Обретение поэзии. Мандельштам

Сергей Малютин
   Я никогда не любил поэзию. Не читал девушкам стихов, не заучивал их наизусть, не переписывал в толстые тетради.
   Стихи долгое время были для меня чем-то обязательным, от школы, что надо знать и «проходить».
   Впрочем, поэзия существовала для меня в детстве. В моих детских странных снах и в  тех дешёвых, в мягких обложках сборниках «Детгиза», которые можно было купить в любом книжном магазине. Поэзия была в песнях мамы и в её безупречном крестьянском вкусе, отбиравшем для меня стихи и поэмы Пушкина и Лермонтова, повести и рассказы Гоголя,  Толстого, Чехова, Григоровича и Куприна.
   Во всём этом была поэзия, потому что и в рифмованных, и в прозаических строчках жила музыка  - мелодика и ритмика родной речи, звукопись отчего языка.
   Может быть, поэтому я никогда не выделял в литературе стихов -  они были для меня продолжением лирики родного слова. Школа же эту лирику обходила нередко стороной, и вот, дожив до сознательного возраста, я мог с уверенностью констатировать: «Я не люблю поэзию!».
   Но -  началась «оттепель», началась та пора жизни, когда судьба сталкивает тебя с удивительными людьми, определяющими всё твоё дальнейшее существование; стали выплывать наружу имена, сокрытые до этого за семью печатями.
   На Пастернака мне указали мои «вожатики» из лагеря  «Орлёнок», куда я по счастливому стечению обстоятельств попал шестнадцатилетним. И долго после возвращения из Туапсе во мне звучали магические, пахнущие морем и романтикой любви  и юности слова: «Приедается всё. Лишь тебе не дано примелькаться...»; «Февраль. Достать чернил и плакать...»; «Вокзал, несгораемый  ящик…»; «Не спи, не спи,   художник...».
   А  потом    я  задохнулся точностью и тайной близостью двух строчек Анны Ахматовой:

Подушка уже горяча
С обеих сторон…

   Цветаеву, Пастернака, Ахматову, Мандельштама и многих других -  с трагическими, как правило, судьбами -  открывал для меня Эренбург в своей знаменитой, очень пристрастной и очень личной книге «Люди. Годы. Жизнь».
   А потом кто-то принёс целую тетрадь перепечатанных на машинке стихов Мандельштама, и мелодия этой мерно-благородной, доверительно-завораживающей музыки часто посещала меня в  трудные минуты и смутные времена.

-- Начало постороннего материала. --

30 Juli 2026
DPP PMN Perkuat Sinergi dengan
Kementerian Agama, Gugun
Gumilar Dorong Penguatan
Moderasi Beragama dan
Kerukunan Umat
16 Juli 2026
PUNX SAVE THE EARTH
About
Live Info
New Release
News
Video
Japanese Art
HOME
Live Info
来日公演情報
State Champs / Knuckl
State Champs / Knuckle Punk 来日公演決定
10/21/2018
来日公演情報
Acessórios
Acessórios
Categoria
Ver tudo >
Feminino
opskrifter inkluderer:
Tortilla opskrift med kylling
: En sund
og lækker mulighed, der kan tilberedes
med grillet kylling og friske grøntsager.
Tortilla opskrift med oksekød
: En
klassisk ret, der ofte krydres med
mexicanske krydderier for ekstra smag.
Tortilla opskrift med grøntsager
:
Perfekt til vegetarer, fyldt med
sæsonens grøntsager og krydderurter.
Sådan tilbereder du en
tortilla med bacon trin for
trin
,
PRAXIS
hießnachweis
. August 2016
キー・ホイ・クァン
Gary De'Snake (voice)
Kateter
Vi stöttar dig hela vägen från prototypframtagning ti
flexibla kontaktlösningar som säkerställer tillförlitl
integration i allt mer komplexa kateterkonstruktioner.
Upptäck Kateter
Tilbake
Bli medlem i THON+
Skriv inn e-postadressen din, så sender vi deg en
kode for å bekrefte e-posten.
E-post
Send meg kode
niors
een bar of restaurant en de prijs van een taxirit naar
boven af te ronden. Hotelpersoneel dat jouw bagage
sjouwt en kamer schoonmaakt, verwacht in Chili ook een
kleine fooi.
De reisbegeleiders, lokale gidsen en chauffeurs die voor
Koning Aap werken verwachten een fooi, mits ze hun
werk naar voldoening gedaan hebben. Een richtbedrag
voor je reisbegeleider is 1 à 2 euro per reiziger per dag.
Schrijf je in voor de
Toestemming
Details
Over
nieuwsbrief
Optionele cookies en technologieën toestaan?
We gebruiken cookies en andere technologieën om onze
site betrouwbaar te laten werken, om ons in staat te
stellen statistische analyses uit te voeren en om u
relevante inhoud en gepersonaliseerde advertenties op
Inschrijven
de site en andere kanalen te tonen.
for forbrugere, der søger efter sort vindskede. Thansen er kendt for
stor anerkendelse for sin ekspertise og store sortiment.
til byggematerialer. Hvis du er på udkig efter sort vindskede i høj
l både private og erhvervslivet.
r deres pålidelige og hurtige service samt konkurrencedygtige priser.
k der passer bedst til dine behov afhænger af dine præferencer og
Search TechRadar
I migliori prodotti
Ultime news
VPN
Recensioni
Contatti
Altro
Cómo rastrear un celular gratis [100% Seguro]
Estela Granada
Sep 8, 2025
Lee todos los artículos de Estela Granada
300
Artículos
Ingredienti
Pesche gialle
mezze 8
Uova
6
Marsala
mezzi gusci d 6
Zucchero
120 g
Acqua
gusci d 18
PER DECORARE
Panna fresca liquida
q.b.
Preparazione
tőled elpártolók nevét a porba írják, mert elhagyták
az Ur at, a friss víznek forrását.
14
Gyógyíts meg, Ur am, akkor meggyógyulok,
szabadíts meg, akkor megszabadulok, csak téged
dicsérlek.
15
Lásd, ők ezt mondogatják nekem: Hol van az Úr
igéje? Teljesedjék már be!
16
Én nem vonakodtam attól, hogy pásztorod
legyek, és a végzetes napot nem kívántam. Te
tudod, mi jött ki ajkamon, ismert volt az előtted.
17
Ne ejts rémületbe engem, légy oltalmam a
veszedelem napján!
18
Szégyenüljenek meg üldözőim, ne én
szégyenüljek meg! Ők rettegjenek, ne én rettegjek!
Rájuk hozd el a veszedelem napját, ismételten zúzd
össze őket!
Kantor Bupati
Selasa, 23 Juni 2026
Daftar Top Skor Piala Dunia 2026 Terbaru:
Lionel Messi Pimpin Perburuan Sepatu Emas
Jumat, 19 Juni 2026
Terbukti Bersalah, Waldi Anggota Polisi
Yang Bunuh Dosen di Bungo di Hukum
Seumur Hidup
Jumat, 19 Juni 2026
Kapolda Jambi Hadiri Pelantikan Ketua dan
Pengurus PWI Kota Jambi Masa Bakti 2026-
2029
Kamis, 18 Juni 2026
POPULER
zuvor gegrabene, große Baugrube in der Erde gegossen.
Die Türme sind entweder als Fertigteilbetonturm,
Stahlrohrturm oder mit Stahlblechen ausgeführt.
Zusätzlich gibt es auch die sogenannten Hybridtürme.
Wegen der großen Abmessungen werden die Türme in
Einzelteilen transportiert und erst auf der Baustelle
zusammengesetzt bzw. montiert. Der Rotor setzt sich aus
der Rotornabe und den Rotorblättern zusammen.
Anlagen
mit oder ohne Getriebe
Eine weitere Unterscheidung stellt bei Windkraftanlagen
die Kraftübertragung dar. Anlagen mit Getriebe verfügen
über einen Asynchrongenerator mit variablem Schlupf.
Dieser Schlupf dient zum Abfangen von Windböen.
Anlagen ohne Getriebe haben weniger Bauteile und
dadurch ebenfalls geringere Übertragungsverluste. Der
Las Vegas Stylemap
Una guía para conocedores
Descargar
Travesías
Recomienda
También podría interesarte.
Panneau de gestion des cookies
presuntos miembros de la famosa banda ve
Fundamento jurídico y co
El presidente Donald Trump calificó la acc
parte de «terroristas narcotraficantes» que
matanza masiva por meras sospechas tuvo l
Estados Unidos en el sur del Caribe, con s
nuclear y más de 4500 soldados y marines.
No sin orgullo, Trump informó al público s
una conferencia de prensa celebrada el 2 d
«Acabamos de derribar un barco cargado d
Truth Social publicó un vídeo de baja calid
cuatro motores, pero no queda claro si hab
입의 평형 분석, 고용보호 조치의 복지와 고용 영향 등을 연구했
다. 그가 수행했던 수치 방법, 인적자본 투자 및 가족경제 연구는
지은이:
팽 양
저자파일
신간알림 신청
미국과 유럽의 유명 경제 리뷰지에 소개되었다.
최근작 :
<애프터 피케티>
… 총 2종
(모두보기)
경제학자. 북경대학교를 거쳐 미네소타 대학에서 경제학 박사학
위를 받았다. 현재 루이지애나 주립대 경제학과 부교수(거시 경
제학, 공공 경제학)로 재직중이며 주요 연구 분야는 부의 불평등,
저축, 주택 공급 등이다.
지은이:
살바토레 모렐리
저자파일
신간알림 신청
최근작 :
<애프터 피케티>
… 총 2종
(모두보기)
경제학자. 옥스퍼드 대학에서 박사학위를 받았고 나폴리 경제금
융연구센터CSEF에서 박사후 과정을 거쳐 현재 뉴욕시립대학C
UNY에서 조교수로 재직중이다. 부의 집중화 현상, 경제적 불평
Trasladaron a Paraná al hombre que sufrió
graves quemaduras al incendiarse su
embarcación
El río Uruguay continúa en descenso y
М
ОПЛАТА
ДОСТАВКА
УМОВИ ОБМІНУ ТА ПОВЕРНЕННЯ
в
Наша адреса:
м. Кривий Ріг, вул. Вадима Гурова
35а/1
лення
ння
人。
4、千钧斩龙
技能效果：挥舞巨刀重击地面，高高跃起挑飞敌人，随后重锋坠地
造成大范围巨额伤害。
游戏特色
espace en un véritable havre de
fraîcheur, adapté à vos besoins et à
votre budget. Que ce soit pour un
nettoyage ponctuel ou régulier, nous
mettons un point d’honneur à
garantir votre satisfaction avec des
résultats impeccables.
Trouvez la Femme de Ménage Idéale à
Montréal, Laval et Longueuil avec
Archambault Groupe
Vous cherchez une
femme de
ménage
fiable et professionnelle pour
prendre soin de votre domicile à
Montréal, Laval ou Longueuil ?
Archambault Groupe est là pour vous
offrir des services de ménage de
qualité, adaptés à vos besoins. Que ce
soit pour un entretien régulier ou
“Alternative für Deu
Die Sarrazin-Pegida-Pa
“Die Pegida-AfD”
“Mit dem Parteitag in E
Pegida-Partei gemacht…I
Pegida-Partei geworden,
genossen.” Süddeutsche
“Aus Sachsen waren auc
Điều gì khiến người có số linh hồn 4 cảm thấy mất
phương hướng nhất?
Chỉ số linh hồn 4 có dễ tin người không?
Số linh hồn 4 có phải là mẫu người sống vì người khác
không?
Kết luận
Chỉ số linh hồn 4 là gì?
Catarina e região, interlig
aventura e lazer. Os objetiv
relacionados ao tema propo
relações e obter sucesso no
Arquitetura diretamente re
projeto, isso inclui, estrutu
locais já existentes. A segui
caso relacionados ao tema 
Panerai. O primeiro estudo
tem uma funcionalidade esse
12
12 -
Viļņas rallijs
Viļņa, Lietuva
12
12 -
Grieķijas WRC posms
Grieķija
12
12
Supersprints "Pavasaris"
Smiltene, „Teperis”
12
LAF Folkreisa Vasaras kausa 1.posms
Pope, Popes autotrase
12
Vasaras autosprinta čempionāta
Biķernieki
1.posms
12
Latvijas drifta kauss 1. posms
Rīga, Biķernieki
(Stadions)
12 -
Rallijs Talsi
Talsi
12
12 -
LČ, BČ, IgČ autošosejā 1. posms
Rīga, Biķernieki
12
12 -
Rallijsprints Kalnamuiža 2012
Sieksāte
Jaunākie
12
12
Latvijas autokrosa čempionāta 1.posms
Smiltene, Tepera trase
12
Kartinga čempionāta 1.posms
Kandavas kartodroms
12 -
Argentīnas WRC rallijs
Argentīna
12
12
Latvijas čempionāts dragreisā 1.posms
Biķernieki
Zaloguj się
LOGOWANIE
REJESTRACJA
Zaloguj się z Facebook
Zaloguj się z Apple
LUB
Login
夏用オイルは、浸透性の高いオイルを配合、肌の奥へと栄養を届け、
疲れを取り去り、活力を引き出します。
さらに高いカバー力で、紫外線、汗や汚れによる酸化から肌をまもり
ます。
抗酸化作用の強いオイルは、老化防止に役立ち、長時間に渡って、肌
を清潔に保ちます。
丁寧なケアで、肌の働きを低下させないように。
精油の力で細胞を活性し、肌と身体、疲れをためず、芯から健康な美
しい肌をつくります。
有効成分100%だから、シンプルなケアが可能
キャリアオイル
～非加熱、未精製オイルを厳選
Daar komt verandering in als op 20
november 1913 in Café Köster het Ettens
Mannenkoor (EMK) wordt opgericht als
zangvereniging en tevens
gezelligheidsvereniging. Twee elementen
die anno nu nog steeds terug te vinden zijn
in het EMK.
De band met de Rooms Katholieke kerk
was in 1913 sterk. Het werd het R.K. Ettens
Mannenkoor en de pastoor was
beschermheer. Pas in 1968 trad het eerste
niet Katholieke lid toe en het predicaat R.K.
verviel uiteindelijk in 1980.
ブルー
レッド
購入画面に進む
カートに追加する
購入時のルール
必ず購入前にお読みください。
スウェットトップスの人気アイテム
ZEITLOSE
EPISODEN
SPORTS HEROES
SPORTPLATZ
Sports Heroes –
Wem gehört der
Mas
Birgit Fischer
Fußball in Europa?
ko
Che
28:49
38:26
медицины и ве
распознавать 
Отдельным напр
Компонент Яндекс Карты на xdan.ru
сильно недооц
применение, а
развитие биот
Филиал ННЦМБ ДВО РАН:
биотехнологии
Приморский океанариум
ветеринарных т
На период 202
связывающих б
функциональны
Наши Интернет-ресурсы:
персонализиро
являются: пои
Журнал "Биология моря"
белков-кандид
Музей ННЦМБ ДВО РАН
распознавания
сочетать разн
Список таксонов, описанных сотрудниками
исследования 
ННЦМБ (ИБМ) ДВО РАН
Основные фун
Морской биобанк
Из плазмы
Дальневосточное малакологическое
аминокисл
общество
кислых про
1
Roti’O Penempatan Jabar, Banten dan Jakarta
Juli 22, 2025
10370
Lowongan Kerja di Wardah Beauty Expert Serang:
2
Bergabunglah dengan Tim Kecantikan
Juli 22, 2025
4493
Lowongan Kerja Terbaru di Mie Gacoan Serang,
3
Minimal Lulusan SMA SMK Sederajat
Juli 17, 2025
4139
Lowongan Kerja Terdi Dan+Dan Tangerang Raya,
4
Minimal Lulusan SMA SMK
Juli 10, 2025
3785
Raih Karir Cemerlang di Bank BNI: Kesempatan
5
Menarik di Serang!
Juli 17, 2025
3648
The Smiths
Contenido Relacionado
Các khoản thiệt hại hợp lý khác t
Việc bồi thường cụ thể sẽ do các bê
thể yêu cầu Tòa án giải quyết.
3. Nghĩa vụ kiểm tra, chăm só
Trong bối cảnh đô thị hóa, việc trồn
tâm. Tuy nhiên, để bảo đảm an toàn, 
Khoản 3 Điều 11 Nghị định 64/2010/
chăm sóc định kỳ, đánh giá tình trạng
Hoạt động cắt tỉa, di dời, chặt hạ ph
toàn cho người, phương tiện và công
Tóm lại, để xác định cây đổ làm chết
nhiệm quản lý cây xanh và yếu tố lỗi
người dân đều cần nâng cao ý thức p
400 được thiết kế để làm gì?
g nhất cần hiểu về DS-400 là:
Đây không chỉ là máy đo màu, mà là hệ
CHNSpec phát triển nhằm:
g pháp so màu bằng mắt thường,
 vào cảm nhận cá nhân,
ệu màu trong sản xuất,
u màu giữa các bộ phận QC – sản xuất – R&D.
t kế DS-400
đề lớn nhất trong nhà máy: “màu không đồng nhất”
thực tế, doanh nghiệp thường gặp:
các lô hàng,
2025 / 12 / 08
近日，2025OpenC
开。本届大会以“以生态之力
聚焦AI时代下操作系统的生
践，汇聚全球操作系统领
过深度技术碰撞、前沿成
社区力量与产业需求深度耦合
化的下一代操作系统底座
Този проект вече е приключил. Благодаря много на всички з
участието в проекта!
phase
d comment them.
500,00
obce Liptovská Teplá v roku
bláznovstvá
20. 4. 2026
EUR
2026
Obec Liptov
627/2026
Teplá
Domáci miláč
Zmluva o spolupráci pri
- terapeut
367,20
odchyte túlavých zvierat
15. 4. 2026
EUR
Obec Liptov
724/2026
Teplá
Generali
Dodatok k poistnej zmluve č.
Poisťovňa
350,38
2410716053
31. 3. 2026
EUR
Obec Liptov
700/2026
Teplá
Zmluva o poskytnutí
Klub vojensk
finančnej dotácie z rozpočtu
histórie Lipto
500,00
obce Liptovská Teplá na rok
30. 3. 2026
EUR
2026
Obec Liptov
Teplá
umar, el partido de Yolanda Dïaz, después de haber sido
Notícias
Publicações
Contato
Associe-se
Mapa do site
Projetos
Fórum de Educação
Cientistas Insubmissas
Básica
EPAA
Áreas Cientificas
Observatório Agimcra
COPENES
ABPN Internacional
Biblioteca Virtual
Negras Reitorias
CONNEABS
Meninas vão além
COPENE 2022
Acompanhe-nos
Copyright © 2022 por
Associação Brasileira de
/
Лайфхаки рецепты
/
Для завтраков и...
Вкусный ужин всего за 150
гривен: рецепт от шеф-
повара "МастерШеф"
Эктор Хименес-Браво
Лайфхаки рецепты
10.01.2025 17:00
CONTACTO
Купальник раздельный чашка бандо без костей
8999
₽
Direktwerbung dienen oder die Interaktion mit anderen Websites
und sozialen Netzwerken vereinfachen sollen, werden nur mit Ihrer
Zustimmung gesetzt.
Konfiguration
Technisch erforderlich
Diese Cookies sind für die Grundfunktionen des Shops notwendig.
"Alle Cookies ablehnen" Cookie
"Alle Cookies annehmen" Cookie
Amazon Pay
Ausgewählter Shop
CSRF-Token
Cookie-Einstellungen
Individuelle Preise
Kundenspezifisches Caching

Только детские  книги читать,
Только детские думы лелеять,
Всё большое далёко развеять,
Из глубокой печали восстать.
Я от жизни смертельно устал,
Ничего  от неё не приемлю,
Но люблю мою бедную землю
Оттого, что иной не видал.
Я качался в далёком саду
На простой деревянной качели,
И высокие тёмные ели
Вспоминаю в туманном бреду.

   Это была музыка и смысл моего детства, моих первых радостей, моих первых, самых ярких впечатлений, желаний, сбывшихся или несбывшихся надежд. Мне было 20 лет, и Мандельштам возвращал мне мой старый дом на Садовой, мою молодую маму, мой двор - моё малое, милое сердцу отечество, к которому у нас не достает времени и возможности прислушаться и прикоснуться посреди суеты политики,  модных увлечений и соблазнов, учёбы и карьеры...
   Русский поэт Мандельштам, еврей по национальности и укладу жизни, возвращал мне мою русскую суть, возвращал мне моего Пушкина, предвосхищая скорое обретение Фета, Тютчева, Бунина, Есенина, Павла Васильева, Николая Заболоцкого, Николая  Рубцова… Мандельштам возвращал мне настоящую Поэзию. Ибо Поэзия — это то, что звучит в  унисон с Духом, с духовной сутью человека. В ней - квинтэссенции мудрости, даже если мудрость эта вложена в незамысловатые внешне, но пленительные и пленяющие навек строчки:

Сусальным золотом горят
В лесах рождественские ёлки;
В кустах игрушечные волки
Глазами страшными глядят…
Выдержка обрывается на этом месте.